Problem details
Examine the records below. Report how many of their lines contain the word "order", with no other content.
***** The data *****
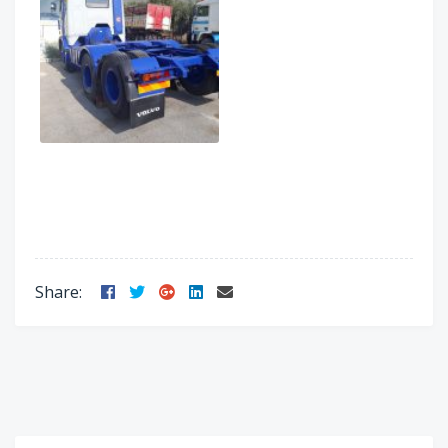
Facebook
Twitter
Google
LinkedIn
Email
Share:
Plus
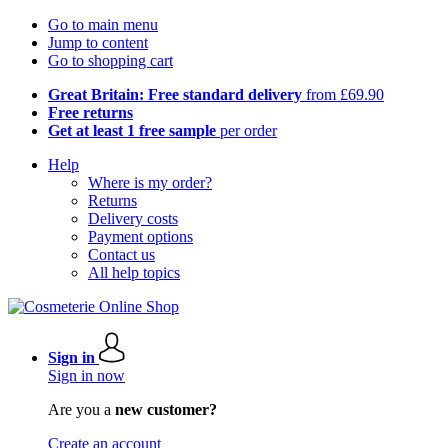
Go to main menu
Jump to content
Go to shopping cart
Great Britain: Free standard delivery
from £69.90
Free returns
Get at least 1 free sample
per order
Help
Where is my order?
Returns
Delivery costs
Payment options
Contact us
All help topics
Sign in
Sign in now
Are you a
new customer?
Create an account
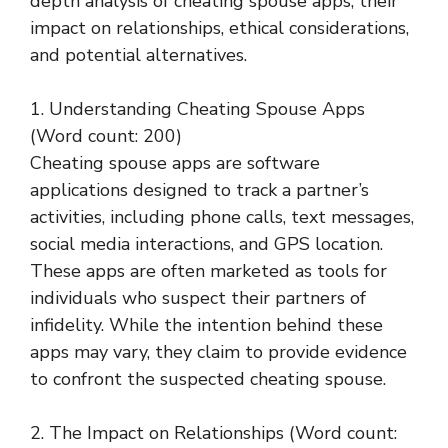
depth analysis of cheating spouse apps, their
impact on relationships, ethical considerations,
and potential alternatives.
1. Understanding Cheating Spouse Apps
(Word count: 200)
Cheating spouse apps are software
applications designed to track a partner’s
activities, including phone calls, text messages,
social media interactions, and GPS location.
These apps are often marketed as tools for
individuals who suspect their partners of
infidelity. While the intention behind these
apps may vary, they claim to provide evidence
to confront the suspected cheating spouse.
2. The Impact on Relationships (Word count:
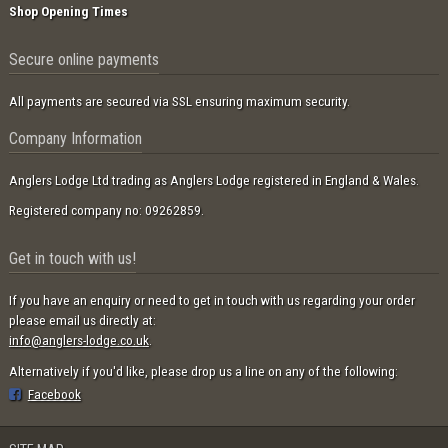
Shop Opening Times
Secure online payments
All payments are secured via SSL ensuring maximum security.
Company Information
Anglers Lodge Ltd trading as Anglers Lodge registered in England & Wales.
Registered company no: 09262859.
Get in touch with us!
If you have an enquiry or need to get in touch with us regarding your order
please email us directly at:
info@anglers-lodge.co.uk
.
Alternatively if you'd like, please drop us a line on any of the following:
Facebook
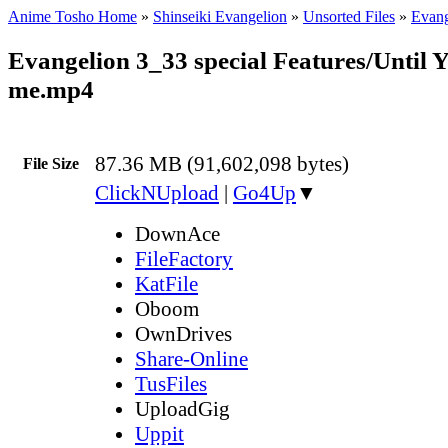
Anime Tosho Home
»
Shinseiki Evangelion
»
Unsorted Files
»
Evang
Evangelion 3_33 special Features/Until 
me.mp4
87.36 MB (91,602,098 bytes)
File Size
ClickNUpload
|
Go4Up
▼
DownAce
FileFactory
KatFile
Oboom
OwnDrives
Share-Online
TusFiles
UploadGig
Uppit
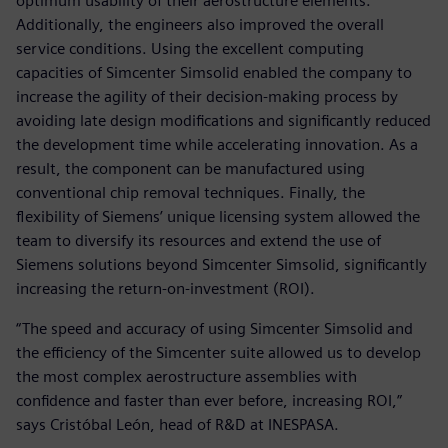
optimum usability of their aerostructure elements.
Additionally, the engineers also improved the overall
service conditions. Using the excellent computing
capacities of Simcenter Simsolid enabled the company to
increase the agility of their decision-making process by
avoiding late design modifications and significantly reduced
the development time while accelerating innovation. As a
result, the component can be manufactured using
conventional chip removal techniques. Finally, the
flexibility of Siemens’ unique licensing system allowed the
team to diversify its resources and extend the use of
Siemens solutions beyond Simcenter Simsolid, significantly
increasing the return-on-investment (ROI).
“The speed and accuracy of using Simcenter Simsolid and
the efficiency of the Simcenter suite allowed us to develop
the most complex aerostructure assemblies with
confidence and faster than ever before, increasing ROI,”
says Cristóbal León, head of R&D at INESPASA.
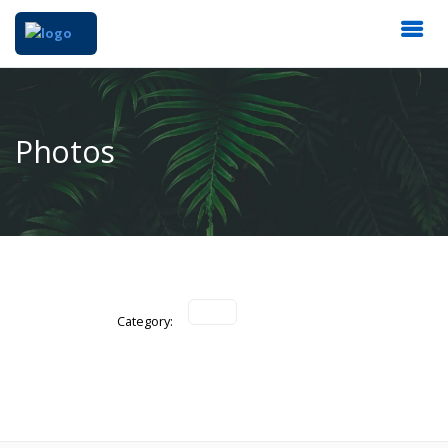
Photos
Category:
*****
Answer for the task
3